With any dilemma, there are basic steps you can take to resolve it:

1. Name the dilemma for yourself.

The first step is to identify the dilemma you face. All dilemmas have the same form: “If I do A, I will get negative consequence X, If I do B, I will get negative consequence Y . . .”

2. Identify the interests you want to meet.

Embedded in each negative consequence is a need or interest to be met. For example, embedded in the negative consequence of shifting responsibility from Glenn and Barbara to you is your need for team members to be accountable for talking directly with people they have concerns about. Embedded in the negative consequence of things getting worse between Glenn, Barbara and Mel is the obvious need for the relationship between the three of them to improve rather than deteriorate. By going through the dilemma, you can quickly identify the interests to be met.

3. Identify the assumptions embedded in the dilemma that keep the needs from being met.

This step is a little more difficult because you need to identify assumptions. Interestingly, the word dilemma stems from the Greek word meaning “involving two assumptions.” What usually keeps a dilemma unsolvable are the assumptions that people make about how the dilemma can be solved. For example, Glenn and Barbara assume that talking with Mel will lead to a deterioration of their relationship, in part because they also assume that Mel will get defensive. Sometimes changing the assumption means changing the meaning of an outcome. For example, leaders often assume that it’s bad for people to get upset in response to feedback. Viewed from another angle, however, getting upset by tough feedback can provide the motivation someone needs to make a sustainable, positive change in their behavior. In this way what was originally seen as a negative outcome becomes a positive outcome.

4. Describe the dilemma to others. Jointly design a solution that either challenges the assumptions or makes them irrelevant.

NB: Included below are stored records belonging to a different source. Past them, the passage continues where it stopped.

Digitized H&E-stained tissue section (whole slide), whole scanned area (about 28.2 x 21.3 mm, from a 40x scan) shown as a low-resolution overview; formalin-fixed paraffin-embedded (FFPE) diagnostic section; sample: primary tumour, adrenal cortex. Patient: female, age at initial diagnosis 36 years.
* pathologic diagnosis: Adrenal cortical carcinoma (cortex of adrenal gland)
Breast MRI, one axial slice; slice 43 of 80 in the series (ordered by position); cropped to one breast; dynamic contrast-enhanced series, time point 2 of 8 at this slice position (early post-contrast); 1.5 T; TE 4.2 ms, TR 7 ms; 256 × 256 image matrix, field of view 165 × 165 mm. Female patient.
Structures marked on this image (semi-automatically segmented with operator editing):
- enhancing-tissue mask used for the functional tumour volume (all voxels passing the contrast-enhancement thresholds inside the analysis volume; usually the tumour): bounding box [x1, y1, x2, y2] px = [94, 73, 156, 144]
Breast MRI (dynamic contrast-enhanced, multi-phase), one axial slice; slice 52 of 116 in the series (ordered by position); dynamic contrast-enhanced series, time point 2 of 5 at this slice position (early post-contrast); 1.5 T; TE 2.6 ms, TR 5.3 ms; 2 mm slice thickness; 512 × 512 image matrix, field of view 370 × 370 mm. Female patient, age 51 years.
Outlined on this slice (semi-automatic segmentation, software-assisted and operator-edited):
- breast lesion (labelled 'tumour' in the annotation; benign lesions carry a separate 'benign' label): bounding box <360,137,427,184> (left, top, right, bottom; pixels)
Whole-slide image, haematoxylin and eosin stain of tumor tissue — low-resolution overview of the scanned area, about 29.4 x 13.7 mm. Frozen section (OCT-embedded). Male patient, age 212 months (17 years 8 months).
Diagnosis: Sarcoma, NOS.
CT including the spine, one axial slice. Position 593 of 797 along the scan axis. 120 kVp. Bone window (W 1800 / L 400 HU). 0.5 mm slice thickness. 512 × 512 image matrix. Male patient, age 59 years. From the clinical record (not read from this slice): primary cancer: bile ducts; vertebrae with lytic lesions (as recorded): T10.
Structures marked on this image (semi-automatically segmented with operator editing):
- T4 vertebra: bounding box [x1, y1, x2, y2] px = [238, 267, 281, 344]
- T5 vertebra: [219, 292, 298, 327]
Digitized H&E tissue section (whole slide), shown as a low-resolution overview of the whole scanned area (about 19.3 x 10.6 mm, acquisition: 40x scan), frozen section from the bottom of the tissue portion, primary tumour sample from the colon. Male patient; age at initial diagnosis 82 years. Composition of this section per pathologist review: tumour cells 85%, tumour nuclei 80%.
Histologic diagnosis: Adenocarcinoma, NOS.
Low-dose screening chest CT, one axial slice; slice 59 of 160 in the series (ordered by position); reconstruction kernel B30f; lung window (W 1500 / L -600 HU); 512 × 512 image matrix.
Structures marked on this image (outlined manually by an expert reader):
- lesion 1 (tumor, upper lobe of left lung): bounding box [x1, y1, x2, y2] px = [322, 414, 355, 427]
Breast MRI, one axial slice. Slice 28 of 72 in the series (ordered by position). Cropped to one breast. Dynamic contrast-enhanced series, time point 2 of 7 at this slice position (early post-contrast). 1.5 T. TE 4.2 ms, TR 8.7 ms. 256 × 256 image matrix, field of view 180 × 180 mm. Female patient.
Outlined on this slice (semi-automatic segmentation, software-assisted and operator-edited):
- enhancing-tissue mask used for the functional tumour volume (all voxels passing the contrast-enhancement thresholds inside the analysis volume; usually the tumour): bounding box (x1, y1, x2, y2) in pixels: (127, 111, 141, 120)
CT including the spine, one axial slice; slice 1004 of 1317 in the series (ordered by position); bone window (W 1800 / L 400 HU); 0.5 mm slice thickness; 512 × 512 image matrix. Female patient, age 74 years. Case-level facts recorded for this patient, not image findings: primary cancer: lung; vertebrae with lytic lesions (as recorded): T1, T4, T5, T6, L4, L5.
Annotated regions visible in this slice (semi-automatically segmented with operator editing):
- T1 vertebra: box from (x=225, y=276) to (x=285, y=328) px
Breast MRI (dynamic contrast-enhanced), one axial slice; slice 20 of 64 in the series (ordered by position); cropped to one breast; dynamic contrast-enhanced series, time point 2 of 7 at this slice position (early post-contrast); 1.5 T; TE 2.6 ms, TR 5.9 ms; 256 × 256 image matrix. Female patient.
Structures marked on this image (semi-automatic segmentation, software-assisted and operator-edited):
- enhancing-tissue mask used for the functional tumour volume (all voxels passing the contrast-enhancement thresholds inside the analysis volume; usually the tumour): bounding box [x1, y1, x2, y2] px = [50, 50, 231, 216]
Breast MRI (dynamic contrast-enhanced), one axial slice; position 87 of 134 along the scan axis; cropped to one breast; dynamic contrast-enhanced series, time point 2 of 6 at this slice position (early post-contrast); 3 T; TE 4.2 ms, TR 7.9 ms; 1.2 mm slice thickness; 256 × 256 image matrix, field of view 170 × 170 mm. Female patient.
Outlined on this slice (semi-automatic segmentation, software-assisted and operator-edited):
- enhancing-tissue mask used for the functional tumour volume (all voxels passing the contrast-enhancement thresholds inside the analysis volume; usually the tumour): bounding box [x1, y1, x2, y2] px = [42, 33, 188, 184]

In our example, Corey would describe to Barbara and Glenn the dilemma that they are facing. If Barbara and Glenn agree with Corey’s description, then the situation shifts from a potential conflict about who will tell Mel to a shared dilemma in which the three of them are in the same metaphorical boat. This makes a huge difference psychologically. Regarding the solution, it might involve Corey (or someone else with strong Mutual Learning skills) participating in the conversation with Barbara, Glenn, and Mel so that it increases the chance that the conversation goes well. It might also involve coaching Barbara and Glenn before the meeting so they are able to contribute productively during the meeting. And it might involve helping Mel prepare for the meeting for the same reasons.